The Court in Moore held that the "constitutional protection of the sanctity of the family" extended to family choice -i.e. the grandmother's desire to live with the grandchild; the Court further noted that this protection was not confined within an arbitrary boundary drawn at the limits of the "nuclear family," consisting of a couple and its dependent children.

Notice the word "couple." The Court did not say "husband and wife." The Missouri familly qualifies as a "nuclear family" - there is a couple and children who are dependent on it. The Court took for granted that such a living arrangement deserves constitutional protection. Therefore, it is hard to see Missouri getting past first base.

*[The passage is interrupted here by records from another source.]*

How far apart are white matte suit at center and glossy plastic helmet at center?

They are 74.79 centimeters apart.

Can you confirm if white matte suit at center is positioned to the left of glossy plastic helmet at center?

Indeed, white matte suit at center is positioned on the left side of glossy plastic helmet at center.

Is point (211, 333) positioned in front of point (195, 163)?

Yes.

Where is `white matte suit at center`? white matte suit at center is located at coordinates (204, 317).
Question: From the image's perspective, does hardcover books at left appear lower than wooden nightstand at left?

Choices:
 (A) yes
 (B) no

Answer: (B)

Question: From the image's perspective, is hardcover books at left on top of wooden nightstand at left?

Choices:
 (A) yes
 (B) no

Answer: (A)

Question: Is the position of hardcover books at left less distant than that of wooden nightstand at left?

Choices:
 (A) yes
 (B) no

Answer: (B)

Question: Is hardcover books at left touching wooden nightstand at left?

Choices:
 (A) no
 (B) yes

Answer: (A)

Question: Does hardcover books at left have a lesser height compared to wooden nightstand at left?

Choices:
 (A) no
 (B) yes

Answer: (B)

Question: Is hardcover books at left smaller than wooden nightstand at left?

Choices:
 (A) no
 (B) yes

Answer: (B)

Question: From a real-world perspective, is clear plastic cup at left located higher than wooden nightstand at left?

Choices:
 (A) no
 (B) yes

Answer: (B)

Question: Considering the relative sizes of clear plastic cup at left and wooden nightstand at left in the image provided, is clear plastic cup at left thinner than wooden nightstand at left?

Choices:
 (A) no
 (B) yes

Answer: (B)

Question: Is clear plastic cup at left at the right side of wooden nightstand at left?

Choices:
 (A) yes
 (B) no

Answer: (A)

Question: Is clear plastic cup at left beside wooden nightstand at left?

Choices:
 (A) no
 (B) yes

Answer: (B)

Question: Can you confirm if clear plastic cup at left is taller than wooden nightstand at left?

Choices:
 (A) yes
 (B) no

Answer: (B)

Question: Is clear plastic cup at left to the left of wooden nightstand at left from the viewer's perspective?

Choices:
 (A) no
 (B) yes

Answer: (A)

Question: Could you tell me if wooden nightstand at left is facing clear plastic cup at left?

Its most plausible, so to speak, argument, would be that the Court, without saying so, meant "couple" to mean "husband and wife." Yet, this argument does not help Missouri in light of what the state's alleged interest - prevention of "overcrowding" claims to be. Assuming the couple married and then a formal adoption ceremony was carried out, the arrangement would be fine. Requiring people to pay the expenses associated with doing these things implicates their equal protection rights, though. Specifically, the rights of non-adoptive parents (vs. adoptive parents) to raise children in a dwelling. The state must show what legitimate interest it has denying the equal protection of the laws to the former. "Overcrowding" doesn't cut it, especially given the "best interests of the child" standard, and the implicit right the Supreme Court found in Troxel v. Granville, of parents, to have a monopoly on child-rearing.

Missouri, go away and die. Lose. By the way, there's also a takings clause issue here. And last of all, now that Missouri is poised to make Christianity its official religion, it must ask itself: who would Jesus evict?